En 1960, l’horreur gothique est en plein renouveau, essentiellement sous l’impulsion de la Hammer. La concurrence va bientôt s’organiser pour profiter du filon. C’est ainsi qu’une obscure société nommée Vulcan (une association entre divers producteurs dont les deux fondateurs de la future Amicus) fait appel à Christopher Lee pour incarner un vilain dans Horror Hotel (John Llewellyn Moxey, 1960). Le charismatique Anglais n’a pas encore la stature qu’il aura quelques années plus tard, mais il bénéficie déjà d’une certaine notoriété pour avoir incarné Dracula et une paire d’autres rôles saillants pour la Hammer. Il interprète ici un personnage important dans l’intrigue – un professeur d’université versé dans la sorcellerie – mais n’apparaît que ponctuellement, notamment au début et à la fin du film. Par ailleurs il n’y a pas à proprement parler de rôle principal [spoiler] puisqu’à l’instar de Psychose (Alfred Hitchcock), sorti la même année, l’héroïne à laquelle on s’était vite attaché malgré son côté improbable meurt au bout de quarante minutes. Plutôt qu’à une figure centrale, on a donc affaire à des personnages récurrents, dont certains, essentiellement féminins, sortent du lot : la sorcière/hôtelière, sa domestique et la libraire du village. Hormis Lee, les personnages masculins sont assez pâlots et ne servent finalement qu’à maintenir le quota de virilité et accessoirement rétablir l’ordre naturel des choses, ce qui est déjà pas mal.

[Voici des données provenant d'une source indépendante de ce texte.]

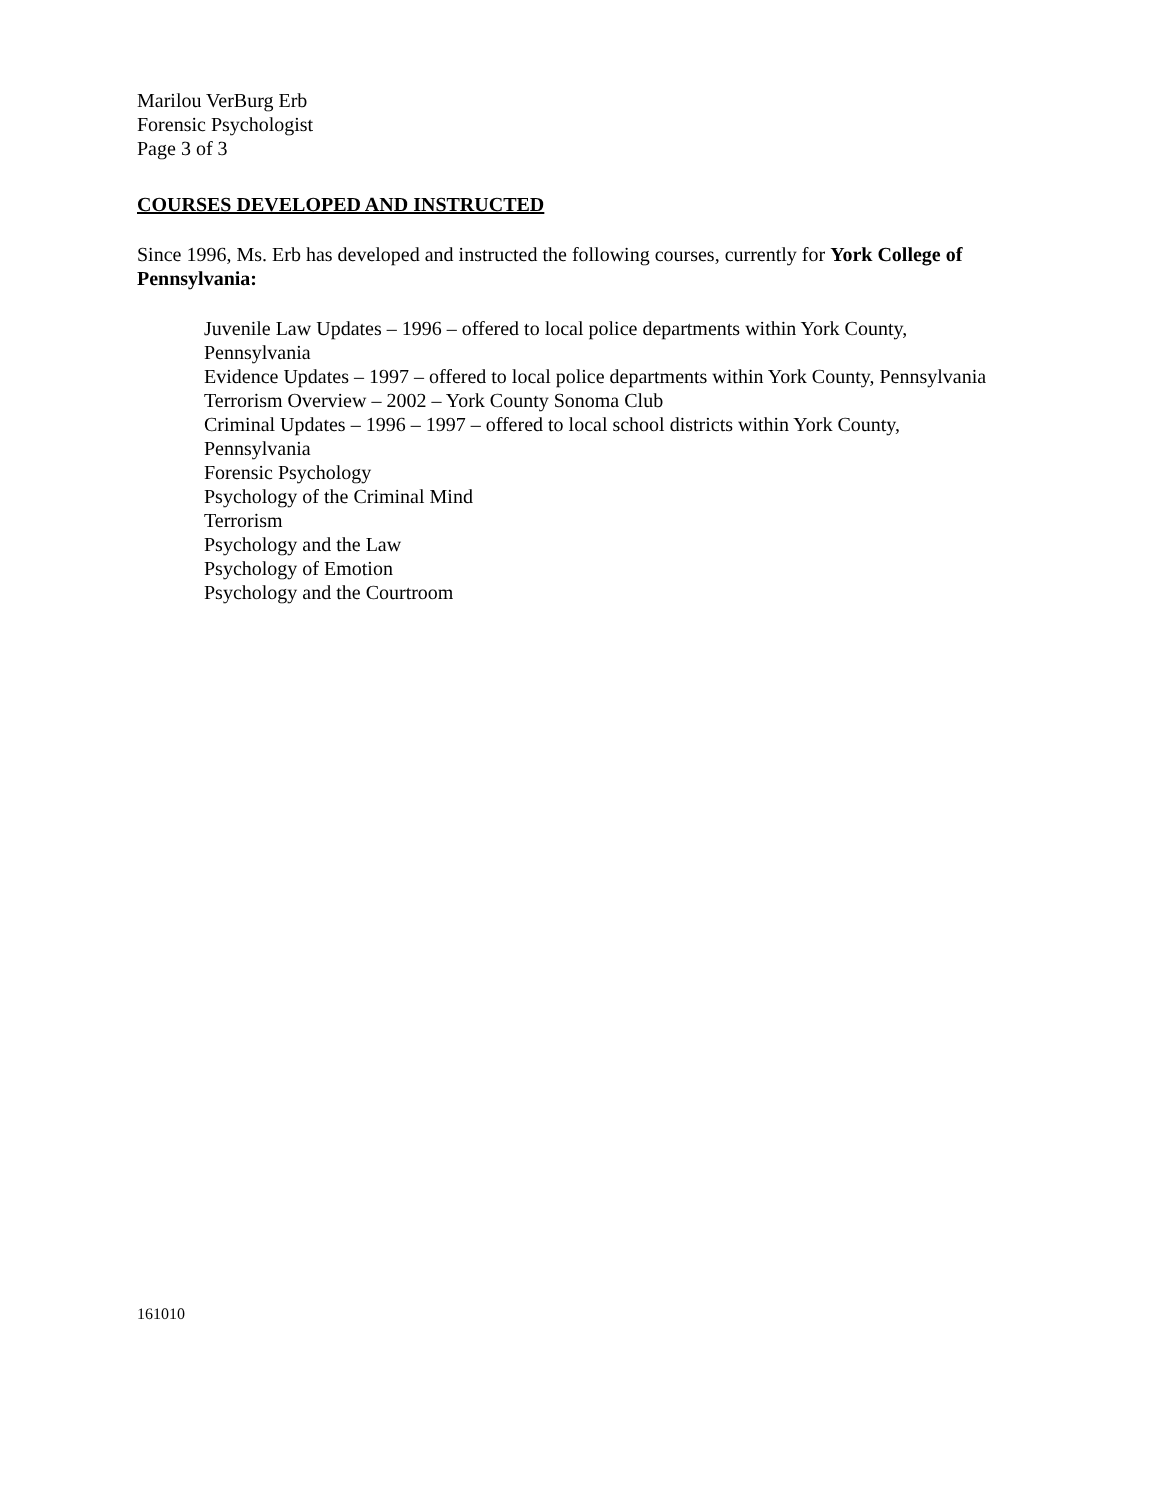Marilou VerBurg Erb
Forensic Psychologist
Page 3 of 3
COURSES DEVELOPED AND INSTRUCTED
Since 1996, Ms. Erb has developed and instructed the following courses, currently for York College of Pennsylvania:
Juvenile Law Updates – 1996 – offered to local police departments within York County,
Pennsylvania
Evidence Updates – 1997 – offered to local police departments within York County, Pennsylvania
Terrorism Overview – 2002 – York County Sonoma Club
Criminal Updates – 1996 – 1997 – offered to local school districts within York County,
Pennsylvania
Forensic Psychology
Psychology of the Criminal Mind
Terrorism
Psychology and the Law
Psychology of Emotion
Psychology and the Courtroom
161010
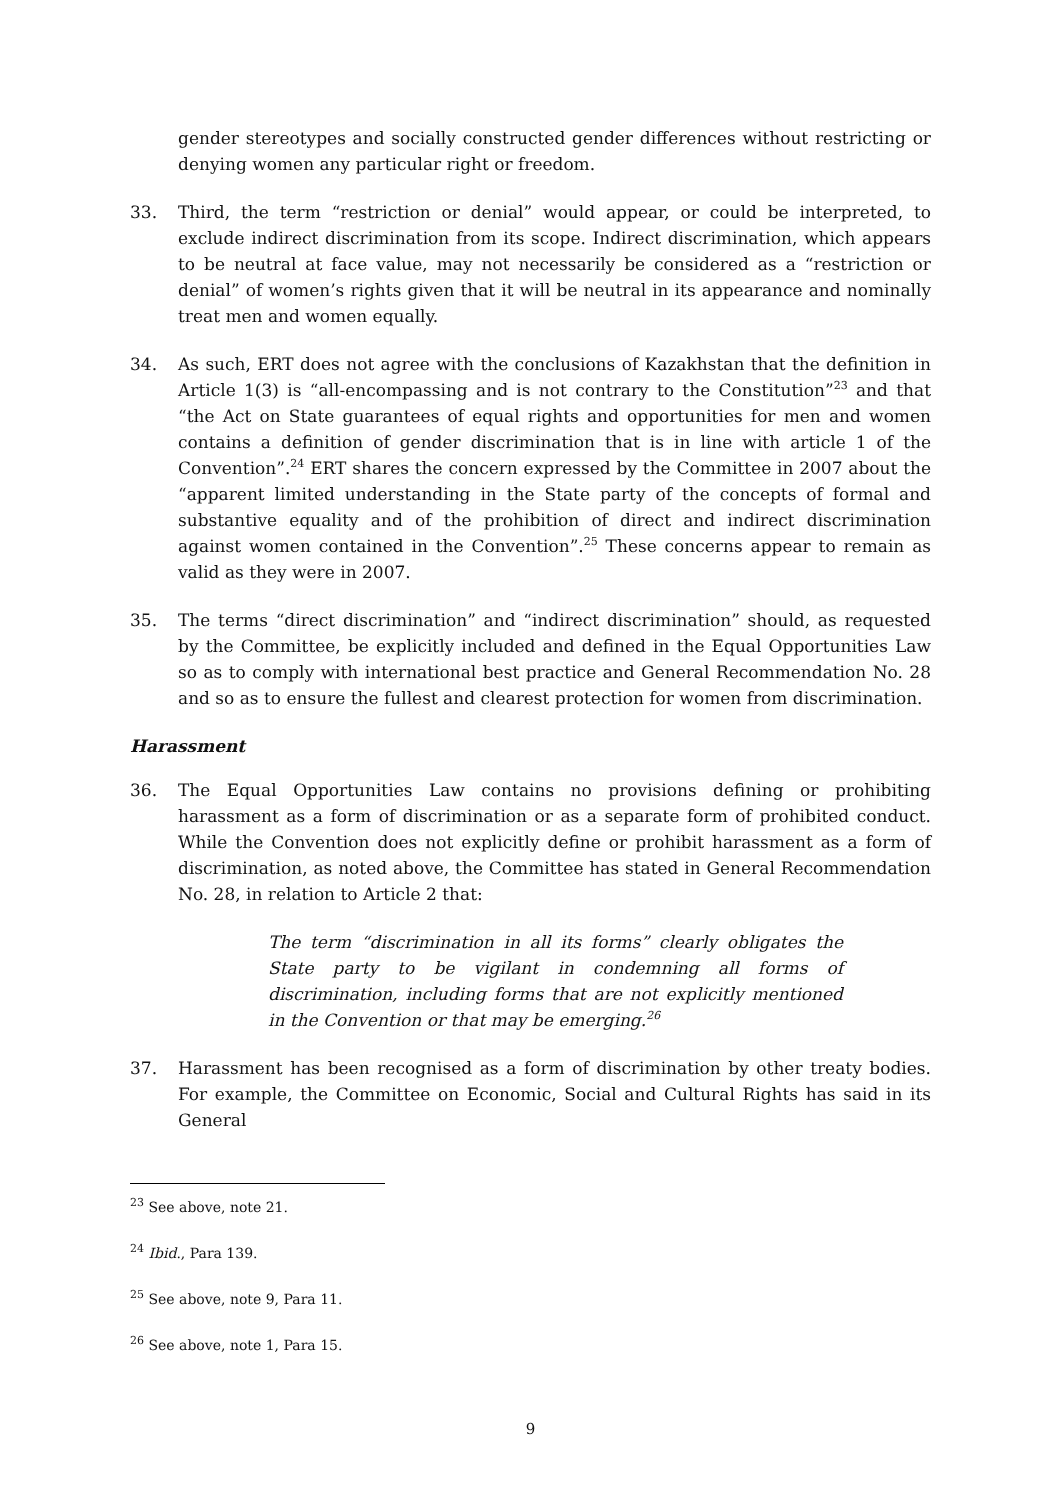gender stereotypes and socially constructed gender differences without restricting or denying women any particular right or freedom.
33. Third, the term “restriction or denial” would appear, or could be interpreted, to exclude indirect discrimination from its scope. Indirect discrimination, which appears to be neutral at face value, may not necessarily be considered as a “restriction or denial” of women’s rights given that it will be neutral in its appearance and nominally treat men and women equally.
34. As such, ERT does not agree with the conclusions of Kazakhstan that the definition in Article 1(3) is “all-encompassing and is not contrary to the Constitution”<sup>23</sup> and that “the Act on State guarantees of equal rights and opportunities for men and women contains a definition of gender discrimination that is in line with article 1 of the Convention”.<sup>24</sup> ERT shares the concern expressed by the Committee in 2007 about the “apparent limited understanding in the State party of the concepts of formal and substantive equality and of the prohibition of direct and indirect discrimination against women contained in the Convention”.<sup>25</sup> These concerns appear to remain as valid as they were in 2007.
35. The terms “direct discrimination” and “indirect discrimination” should, as requested by the Committee, be explicitly included and defined in the Equal Opportunities Law so as to comply with international best practice and General Recommendation No. 28 and so as to ensure the fullest and clearest protection for women from discrimination.
Harassment
36. The Equal Opportunities Law contains no provisions defining or prohibiting harassment as a form of discrimination or as a separate form of prohibited conduct. While the Convention does not explicitly define or prohibit harassment as a form of discrimination, as noted above, the Committee has stated in General Recommendation No. 28, in relation to Article 2 that:
The term “discrimination in all its forms” clearly obligates the State party to be vigilant in condemning all forms of discrimination, including forms that are not explicitly mentioned in the Convention or that may be emerging.<sup>26</sup>
37. Harassment has been recognised as a form of discrimination by other treaty bodies. For example, the Committee on Economic, Social and Cultural Rights has said in its General
<sup>23</sup> See above, note 21.
<sup>24</sup> Ibid., Para 139.
<sup>25</sup> See above, note 9, Para 11.
<sup>26</sup> See above, note 1, Para 15.
9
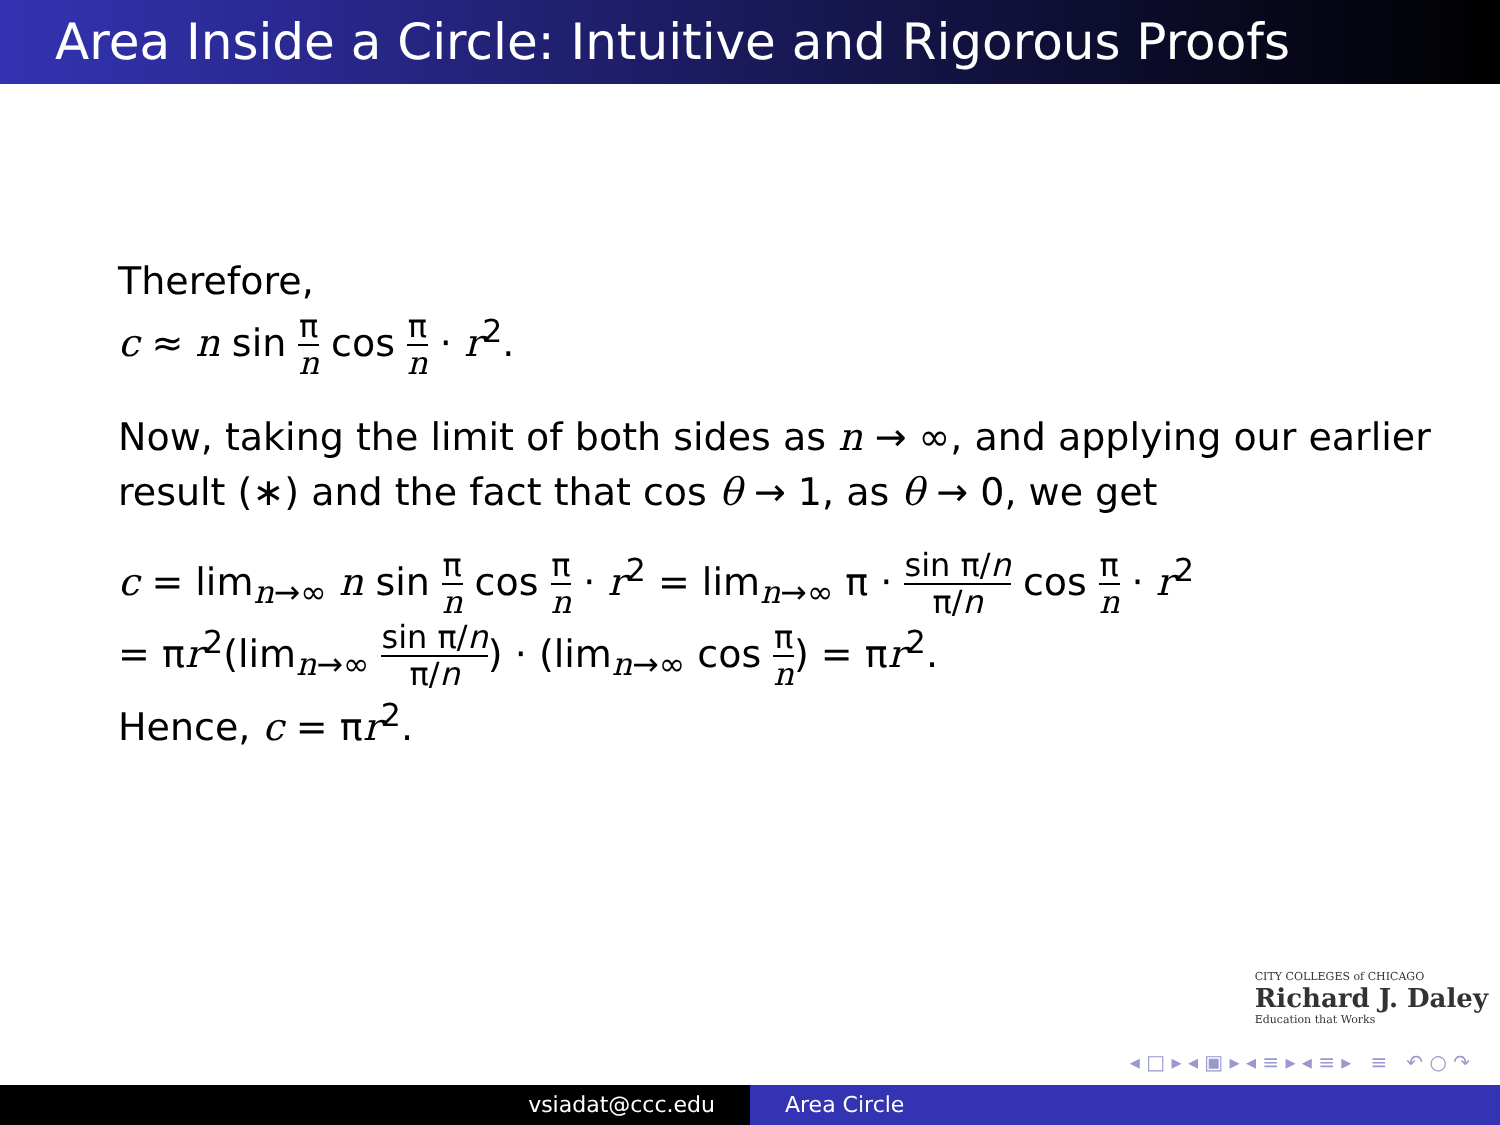Area Inside a Circle: Intuitive and Rigorous Proofs
Therefore,
c ≈ n sin π n cos π n · r<sup>2</sup>.
Now, taking the limit of both sides as n → ∞, and applying our earlier result (∗) and the fact that cos θ → 1, as θ → 0, we get
c = lim<sub>n→∞</sub> n sin π n cos π n · r<sup>2</sup> = lim<sub>n→∞</sub> π · sin π/n π/n cos π n · r<sup>2</sup>
= πr<sup>2</sup>(lim<sub>n→∞</sub> sin π/n π/n) · (lim<sub>n→∞</sub> cos π n) = πr<sup>2</sup>.
Hence, c = πr<sup>2</sup>.
CITY COLLEGES of CHICAGO
Richard J. Daley
Education that Works
◂ □ ▸ ◂ ▣ ▸ ◂ ≡ ▸ ◂ ≡ ▸ ≡ ↶ ○ ↷
vsiadat@ccc.edu Area Circle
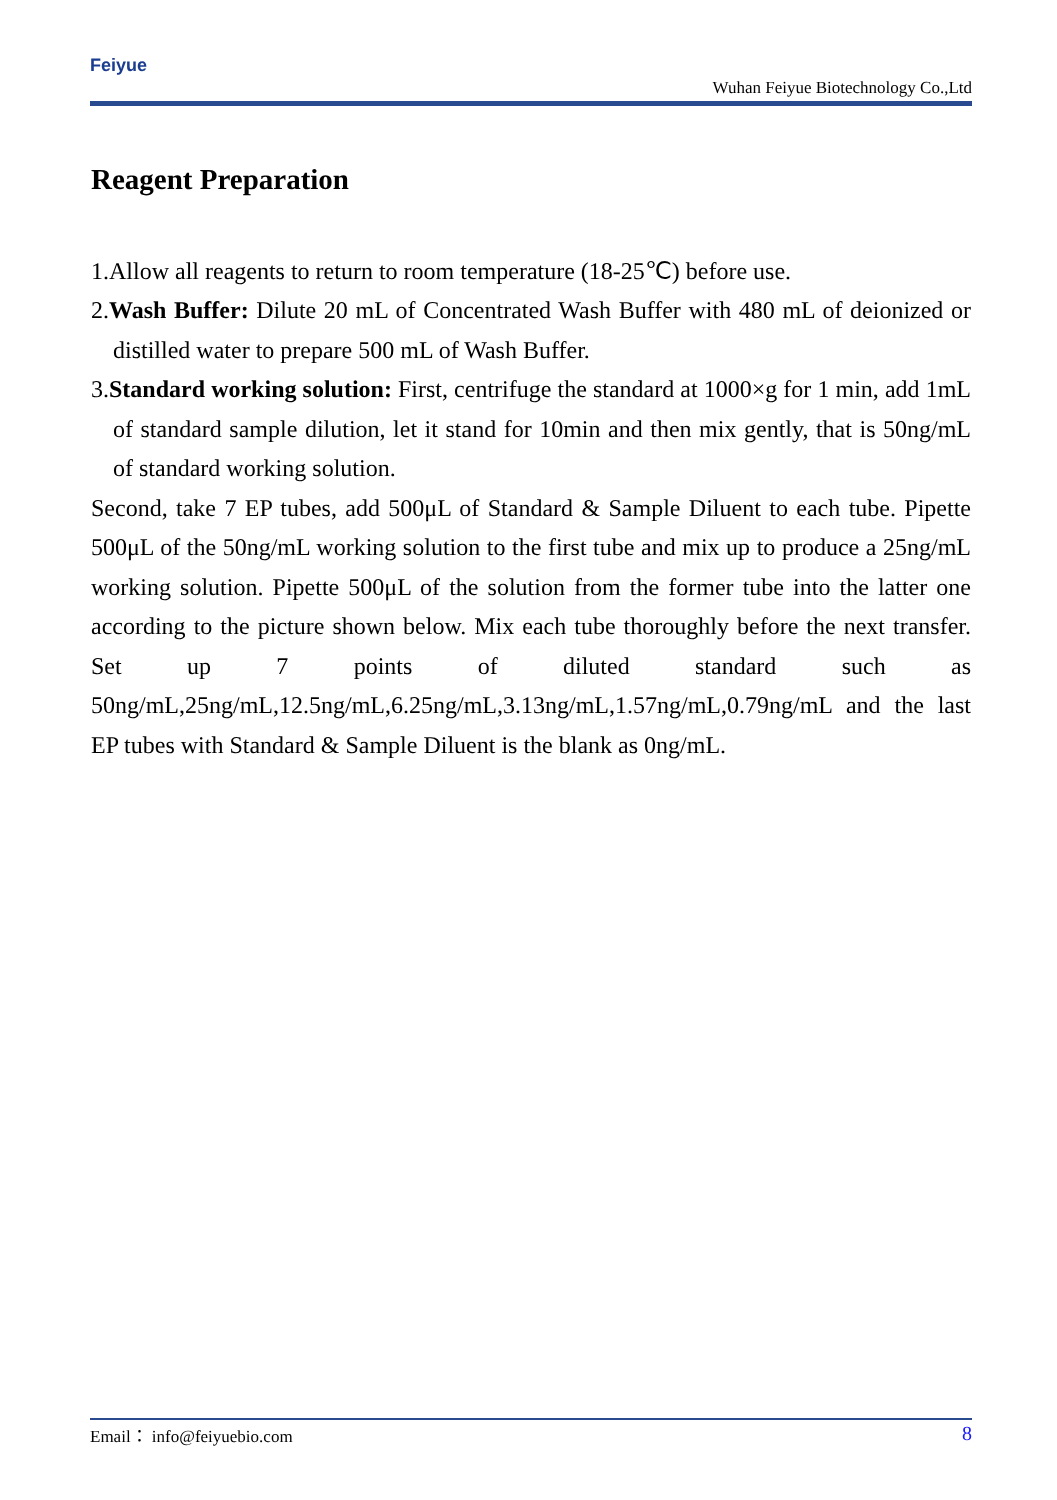Feiyue
Wuhan Feiyue Biotechnology Co.,Ltd
Reagent Preparation
1.Allow all reagents to return to room temperature (18-25℃) before use.
2.Wash Buffer: Dilute 20 mL of Concentrated Wash Buffer with 480 mL of deionized or distilled water to prepare 500 mL of Wash Buffer.
3.Standard working solution: First, centrifuge the standard at 1000×g for 1 min, add 1mL of standard sample dilution, let it stand for 10min and then mix gently, that is 50ng/mL of standard working solution.
Second, take 7 EP tubes, add 500μL of Standard & Sample Diluent to each tube. Pipette 500μL of the 50ng/mL working solution to the first tube and mix up to produce a 25ng/mL working solution. Pipette 500μL of the solution from the former tube into the latter one according to the picture shown below. Mix each tube thoroughly before the next transfer. Set up 7 points of diluted standard such as 50ng/mL,25ng/mL,12.5ng/mL,6.25ng/mL,3.13ng/mL,1.57ng/mL,0.79ng/mL and the last EP tubes with Standard & Sample Diluent is the blank as 0ng/mL.
Email： info@feiyuebio.com 8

Le budget est à l’évidence très serré (le choix du noir et blanc ne correspond sans doute pas seulement à une volonté de créer une certaine atmosphère), ce qui n’est pas nécessairement déplaisant et donne un petit côté Twilight Zone à certaines scènes. Tourné aux studios Shepperton en Angleterre, sans extérieurs donc, Horror Hotel se déroule principalement la nuit, entre brume, ombres et éclairages vacillants, des contrastes magnifiés par la photographie de Desmond Dickinson, déjà vieux routard expérimenté à l’époque – on le retrouve par exemple au générique du Hamlet de Laurence Olivier en 1948. Moxey quant à lui maîtrise à la perfection tous les codes du genre et ne se prive pas de marquer le trait de manière parfois très appuyée. Ainsi, il raffole des gros plans sur les archétypes de visages – la sorcière aux yeux exorbités, les « bonnes gens » comme ce paysan édenté, les hommes de justice à l’expression sadique, notamment lors de la scène d’ouverture où l’accusée est menée au bûcher. Les contrastes sont permanents entre les éléments qui symbolisent le Bien (l’innocente et blonde Nan, les lieux de la connaissance aux éclairages vifs : l’université, la librairie,…) et ceux qui représentent le Mal (la brume qu’on retrouve absolument partout sur les routes et à Whitewood, le vieux grimoire de sorcellerie poussiéreux, les vêtements sombres des disciples de Satan…), jusqu’aux toutes dernières minutes, pendant le final, où un Tom agonisant, figure christique se découpant en clair-obscur et brandissant une croix, offre par le feu la victoire aux forces du Bien. Le réalisateur n’oublie pas non plus de placer un autre élément incontournable du genre : l’héroïne qui se dévêt dans une scène totalement inutile et gratuite (mais indispensable), l’occasion d’admirer sa plastique et ses charmants dessous (bien peu pratiques lorsqu’on se rend pour ses études dans un bled paumé et louche). Horror Hotel possède enfin une autre caractéristique marquante, sa musique. Douglas Gamley, qui composera d’autres bandes originales pour Amicus, propose une partition classique gorgée de timbales, de flûtes et de chœurs moyenâgeux vaguement inquiétants, en alternance avec quelques touches de jazz que l’on doit à Ken Jones. Ce va-et-vient plutôt inhabituel entre parties solennelles et plus modernes contribue encore d’une autre manière à l’identité propre du long-métrage.
La copie restaurée en haute définition est d’une propreté et d’une netteté parfaites, mettant en valeur les forts contrastes de la photographie. Un livret de 24 pages de l’habitué Marc Toullec accompagne la version « mediabook » qui contient le DVD et le Blu-Ray. Un entretien télévisé d’époque avec Christopher Lee, sur le sujet de la sorcellerie, tient lieu de supplément. Le Britannique donne très sérieusement à son interlocuteur l’air d’y croire dur comme fer, tout en cabotinant tout de même un petit peu, comme il savait si bien le faire dans cet exercice. Horror Hotel constitue ainsi un très agréable divertissement, en version française ou anglaise sous-titrée, suffisamment court (78 minutes) pour qu’il n’y ait pas de temps mort. Une pierre de plus ajoutée à l’édifice déjà imposant des rééditions de qualité de l’horreur classique du catalogue de Sidonis Calysta. Attention toutefois, l’édition est annoncée limitée.